Some clever tax planning going on Downunder?
The Australian newspaper The Age raised questions over the weekend regarding manner in which online bookmaker William Hill has structured its Australian financial affairs.
The top British betting firm's Aussie interests are managed by high profile Sydney bookie and gambling personality Tom Waterhouse as local CEO after William Hill acquired Sportingbet, and Waterhouse's online wagering business last year (see previous InfoPowa reports).
The Age focuses on financial statements from William Hill Holdings Pty Ltd that show a loan of GBP 334 million (A$580 million) from a company in Gibraltar called Steeplechase. The loan carries a hefty 5.79 percent interest rate, which The Age says entails A$40 million of profits going offshore, tax free, each year.
The article is likely to further inflame concern in Aussie government and racing circles that international online operators like Will Hill are not making a reasonable contribution to Australian tax and levy requirements, and should be more closely regulated…preferably at national level.
The Age reports that a motion to achieve this introduced by National Party senator for Victoria Bridget McKenzie, was recently carried at the party's conference, which called for online betting to be federally regulated and taxed, rather than at provincial level.
"Such a move would thwart the big corporate bookmakers – Ladbrokes, Paddy Power and William Hill – from "jurisdiction shopping" to find the best odds on tax and licensing," the newspaper suggests, adding:
"Most corporate bookies are licensed in the Northern Territory where, on the most recent figures available, the entire sector paid just $2.3 million tax on turnover of $5.7 billion and profit of $469 million."

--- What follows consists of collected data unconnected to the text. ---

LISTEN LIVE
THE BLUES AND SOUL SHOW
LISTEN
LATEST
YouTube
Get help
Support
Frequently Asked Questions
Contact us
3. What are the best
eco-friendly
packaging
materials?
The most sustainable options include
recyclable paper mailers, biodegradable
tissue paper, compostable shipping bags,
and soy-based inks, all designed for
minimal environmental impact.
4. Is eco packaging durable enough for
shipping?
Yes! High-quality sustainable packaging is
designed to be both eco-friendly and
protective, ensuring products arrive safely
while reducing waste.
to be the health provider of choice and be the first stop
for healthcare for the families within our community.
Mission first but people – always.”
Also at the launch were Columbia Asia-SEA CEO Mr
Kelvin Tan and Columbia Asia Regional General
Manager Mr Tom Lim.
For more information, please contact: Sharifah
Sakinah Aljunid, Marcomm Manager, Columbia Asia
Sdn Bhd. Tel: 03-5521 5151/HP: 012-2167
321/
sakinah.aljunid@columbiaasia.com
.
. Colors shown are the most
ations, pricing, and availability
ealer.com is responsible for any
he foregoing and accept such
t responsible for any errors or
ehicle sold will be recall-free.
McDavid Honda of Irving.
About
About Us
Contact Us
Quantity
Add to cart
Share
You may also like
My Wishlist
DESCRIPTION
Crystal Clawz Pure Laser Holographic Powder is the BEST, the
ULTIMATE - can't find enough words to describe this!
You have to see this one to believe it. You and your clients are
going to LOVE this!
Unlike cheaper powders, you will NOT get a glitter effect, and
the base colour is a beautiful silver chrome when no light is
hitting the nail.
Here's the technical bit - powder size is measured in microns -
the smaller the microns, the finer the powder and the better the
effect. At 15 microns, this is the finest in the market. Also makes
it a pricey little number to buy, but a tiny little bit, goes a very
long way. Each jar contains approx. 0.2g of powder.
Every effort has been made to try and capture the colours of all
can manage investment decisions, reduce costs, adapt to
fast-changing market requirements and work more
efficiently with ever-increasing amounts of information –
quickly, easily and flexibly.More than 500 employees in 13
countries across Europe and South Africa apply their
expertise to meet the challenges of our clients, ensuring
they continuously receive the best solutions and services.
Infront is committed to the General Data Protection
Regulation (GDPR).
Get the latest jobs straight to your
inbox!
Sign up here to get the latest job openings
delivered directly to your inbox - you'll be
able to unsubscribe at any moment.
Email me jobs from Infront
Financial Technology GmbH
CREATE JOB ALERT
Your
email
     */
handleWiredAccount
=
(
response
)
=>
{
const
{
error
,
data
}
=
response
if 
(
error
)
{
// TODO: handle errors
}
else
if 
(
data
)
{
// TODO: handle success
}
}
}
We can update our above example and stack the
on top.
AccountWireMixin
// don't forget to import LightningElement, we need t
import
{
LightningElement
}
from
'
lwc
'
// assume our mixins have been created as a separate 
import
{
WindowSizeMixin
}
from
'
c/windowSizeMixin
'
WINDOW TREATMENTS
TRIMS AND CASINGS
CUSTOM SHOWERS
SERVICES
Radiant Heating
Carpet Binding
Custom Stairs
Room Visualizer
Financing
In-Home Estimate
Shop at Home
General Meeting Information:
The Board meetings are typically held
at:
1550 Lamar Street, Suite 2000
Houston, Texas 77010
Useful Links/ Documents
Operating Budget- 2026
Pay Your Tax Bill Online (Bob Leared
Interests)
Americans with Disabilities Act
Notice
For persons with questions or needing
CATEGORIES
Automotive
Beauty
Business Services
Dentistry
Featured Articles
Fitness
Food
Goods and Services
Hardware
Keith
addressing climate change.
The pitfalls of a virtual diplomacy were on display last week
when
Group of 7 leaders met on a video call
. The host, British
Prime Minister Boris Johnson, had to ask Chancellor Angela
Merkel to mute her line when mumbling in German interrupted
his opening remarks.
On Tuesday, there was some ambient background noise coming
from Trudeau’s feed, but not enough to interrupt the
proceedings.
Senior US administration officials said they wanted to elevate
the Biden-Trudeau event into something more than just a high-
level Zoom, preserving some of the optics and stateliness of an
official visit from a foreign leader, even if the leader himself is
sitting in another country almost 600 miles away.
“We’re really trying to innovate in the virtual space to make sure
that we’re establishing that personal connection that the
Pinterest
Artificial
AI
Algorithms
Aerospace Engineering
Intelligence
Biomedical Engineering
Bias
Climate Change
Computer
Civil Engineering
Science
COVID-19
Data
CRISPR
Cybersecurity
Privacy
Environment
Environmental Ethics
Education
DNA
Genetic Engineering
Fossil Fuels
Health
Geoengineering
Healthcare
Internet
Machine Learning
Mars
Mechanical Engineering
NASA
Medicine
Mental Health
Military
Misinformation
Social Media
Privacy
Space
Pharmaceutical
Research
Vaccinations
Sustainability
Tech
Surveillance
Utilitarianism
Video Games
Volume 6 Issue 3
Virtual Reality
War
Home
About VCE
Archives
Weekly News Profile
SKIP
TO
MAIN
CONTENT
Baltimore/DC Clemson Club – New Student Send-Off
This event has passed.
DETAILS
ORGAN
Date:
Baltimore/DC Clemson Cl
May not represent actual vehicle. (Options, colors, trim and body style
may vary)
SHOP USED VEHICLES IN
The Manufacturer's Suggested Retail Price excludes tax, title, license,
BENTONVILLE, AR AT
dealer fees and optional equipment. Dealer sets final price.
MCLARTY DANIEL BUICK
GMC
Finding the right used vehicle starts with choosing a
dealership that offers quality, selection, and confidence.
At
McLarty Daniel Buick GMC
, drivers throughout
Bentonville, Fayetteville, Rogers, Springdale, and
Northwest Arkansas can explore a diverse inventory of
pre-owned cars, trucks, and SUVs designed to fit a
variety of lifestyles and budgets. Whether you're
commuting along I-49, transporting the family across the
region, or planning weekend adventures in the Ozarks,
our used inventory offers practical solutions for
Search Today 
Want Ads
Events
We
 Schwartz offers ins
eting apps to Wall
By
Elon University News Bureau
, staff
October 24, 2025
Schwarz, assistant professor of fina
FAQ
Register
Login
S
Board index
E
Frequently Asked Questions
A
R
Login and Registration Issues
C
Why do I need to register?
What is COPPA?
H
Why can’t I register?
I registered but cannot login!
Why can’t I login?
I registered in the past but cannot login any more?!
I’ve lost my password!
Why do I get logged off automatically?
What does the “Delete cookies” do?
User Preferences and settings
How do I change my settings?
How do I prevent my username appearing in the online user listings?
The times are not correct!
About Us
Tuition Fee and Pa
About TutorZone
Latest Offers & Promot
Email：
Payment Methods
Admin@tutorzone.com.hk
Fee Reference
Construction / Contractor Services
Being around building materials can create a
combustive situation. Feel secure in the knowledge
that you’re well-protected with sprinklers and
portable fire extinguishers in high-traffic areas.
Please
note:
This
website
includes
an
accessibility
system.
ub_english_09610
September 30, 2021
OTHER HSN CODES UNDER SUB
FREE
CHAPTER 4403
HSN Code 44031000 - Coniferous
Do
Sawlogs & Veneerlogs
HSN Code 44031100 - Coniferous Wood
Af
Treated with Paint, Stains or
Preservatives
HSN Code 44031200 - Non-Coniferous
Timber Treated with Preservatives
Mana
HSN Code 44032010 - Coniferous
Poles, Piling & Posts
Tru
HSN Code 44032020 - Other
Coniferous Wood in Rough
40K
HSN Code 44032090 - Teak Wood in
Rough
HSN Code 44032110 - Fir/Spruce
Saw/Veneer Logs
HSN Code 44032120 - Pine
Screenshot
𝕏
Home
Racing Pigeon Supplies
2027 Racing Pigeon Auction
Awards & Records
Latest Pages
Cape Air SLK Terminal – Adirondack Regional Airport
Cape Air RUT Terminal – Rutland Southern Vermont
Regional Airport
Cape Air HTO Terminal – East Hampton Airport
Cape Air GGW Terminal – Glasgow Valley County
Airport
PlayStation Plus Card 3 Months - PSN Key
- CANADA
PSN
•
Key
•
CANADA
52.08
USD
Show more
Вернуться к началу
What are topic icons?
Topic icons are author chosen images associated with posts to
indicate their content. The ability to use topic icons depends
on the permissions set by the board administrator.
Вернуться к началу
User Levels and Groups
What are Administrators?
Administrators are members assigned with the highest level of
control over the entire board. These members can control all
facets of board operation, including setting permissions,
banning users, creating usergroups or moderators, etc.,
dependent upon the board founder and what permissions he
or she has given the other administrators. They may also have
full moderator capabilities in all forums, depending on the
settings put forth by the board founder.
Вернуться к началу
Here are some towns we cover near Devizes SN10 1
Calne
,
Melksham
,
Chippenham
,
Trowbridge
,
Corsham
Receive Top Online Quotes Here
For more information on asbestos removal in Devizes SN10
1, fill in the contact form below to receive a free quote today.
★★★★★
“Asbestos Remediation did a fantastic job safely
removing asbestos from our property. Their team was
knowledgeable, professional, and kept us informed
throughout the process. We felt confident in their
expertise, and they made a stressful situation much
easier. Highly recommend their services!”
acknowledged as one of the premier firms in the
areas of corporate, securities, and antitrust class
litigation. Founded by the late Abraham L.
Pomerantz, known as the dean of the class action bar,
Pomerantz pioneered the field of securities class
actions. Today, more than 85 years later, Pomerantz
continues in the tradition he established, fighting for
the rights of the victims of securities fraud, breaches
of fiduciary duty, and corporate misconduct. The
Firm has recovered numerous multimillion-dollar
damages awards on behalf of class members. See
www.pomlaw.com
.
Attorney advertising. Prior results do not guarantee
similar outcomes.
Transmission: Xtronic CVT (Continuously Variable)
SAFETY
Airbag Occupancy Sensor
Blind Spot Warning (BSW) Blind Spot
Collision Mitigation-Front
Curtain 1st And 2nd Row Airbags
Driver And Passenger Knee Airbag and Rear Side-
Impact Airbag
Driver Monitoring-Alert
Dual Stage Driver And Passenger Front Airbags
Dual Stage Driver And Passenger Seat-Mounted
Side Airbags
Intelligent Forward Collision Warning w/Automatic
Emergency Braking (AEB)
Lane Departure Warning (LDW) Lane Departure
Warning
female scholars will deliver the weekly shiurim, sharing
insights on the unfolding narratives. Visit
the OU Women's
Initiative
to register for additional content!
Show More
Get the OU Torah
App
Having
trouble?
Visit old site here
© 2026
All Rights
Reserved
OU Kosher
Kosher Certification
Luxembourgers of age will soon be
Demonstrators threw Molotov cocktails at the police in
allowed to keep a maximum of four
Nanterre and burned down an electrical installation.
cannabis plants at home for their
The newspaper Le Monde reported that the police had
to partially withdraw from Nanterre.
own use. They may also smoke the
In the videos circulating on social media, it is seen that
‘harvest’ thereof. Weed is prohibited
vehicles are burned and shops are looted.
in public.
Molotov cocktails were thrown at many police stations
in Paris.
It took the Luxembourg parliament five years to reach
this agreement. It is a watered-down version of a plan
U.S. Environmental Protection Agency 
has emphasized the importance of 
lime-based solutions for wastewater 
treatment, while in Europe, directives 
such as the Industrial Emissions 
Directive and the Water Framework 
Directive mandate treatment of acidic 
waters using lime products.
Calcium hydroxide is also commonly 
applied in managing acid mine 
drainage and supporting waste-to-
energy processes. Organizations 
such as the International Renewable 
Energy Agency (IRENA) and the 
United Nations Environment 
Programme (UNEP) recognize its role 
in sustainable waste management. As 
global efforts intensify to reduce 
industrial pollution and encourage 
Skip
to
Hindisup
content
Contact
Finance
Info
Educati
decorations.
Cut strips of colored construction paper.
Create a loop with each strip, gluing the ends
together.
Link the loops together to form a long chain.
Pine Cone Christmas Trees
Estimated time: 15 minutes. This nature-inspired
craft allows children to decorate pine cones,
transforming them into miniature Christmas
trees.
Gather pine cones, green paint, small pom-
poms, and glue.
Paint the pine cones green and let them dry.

It is unlikely that such national regulation will benefit the international online bookmaking companies that have become such a prominent feature in Australian sports betting in recent years.
McKenzie's move coincides with the forthcoming publication of a paper on gambling by the national minister for social services, Kevin Andrews, which is expected to recommend more national regulation; ironically since the Coalition government of Tony Abbot did away with the National Gaming Regulator after it came to power last year.
Asked for comment by The Age, a William Hill spokesman stonewalled, saying: "William Hill Australia does not discuss its trading policies. William Hill Australia complies with the regulatory requirements of the markets in which it operates."